WHAT THE TASK REQUIRES>
For every line in the material below that holds "assign", report the line.

EXERCISE DATA>
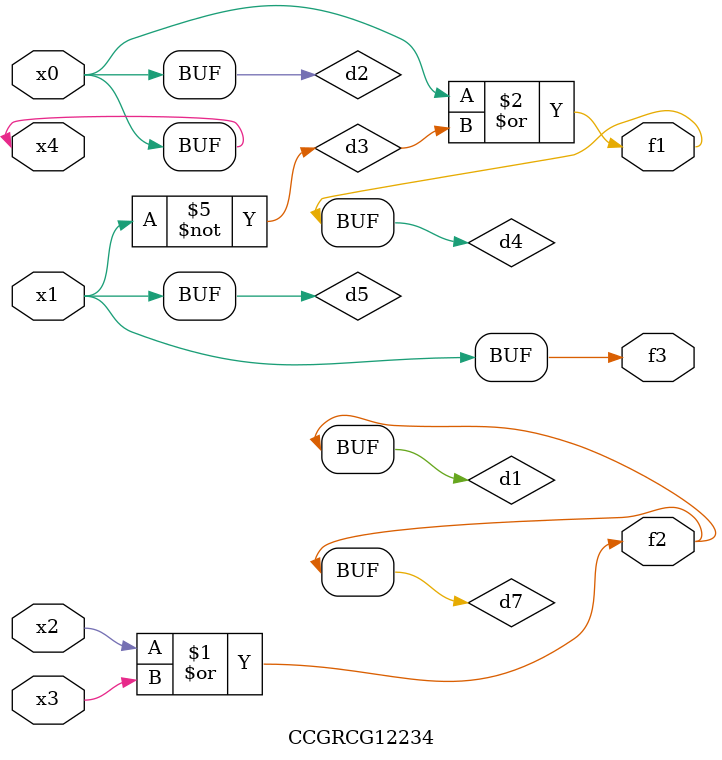
<source format=v>
module CCGRCG12234(
	input x0, x1, x2, x3, x4,
	output f1, f2, f3
);

	wire d1, d2, d3, d4, d5, d6, d7;

	or (d1, x2, x3);
	buf (d2, x0, x4);
	not (d3, x1);
	or (d4, d2, d3);
	not (d5, d3);
	nand (d6, d1, d3);
	or (d7, d1);
	assign f1 = d4;
	assign f2 = d7;
	assign f3 = d5;
endmodule

</source>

PROBLEM SOLUTION>
	assign f1 = d4;
	assign f2 = d7;
	assign f3 = d5;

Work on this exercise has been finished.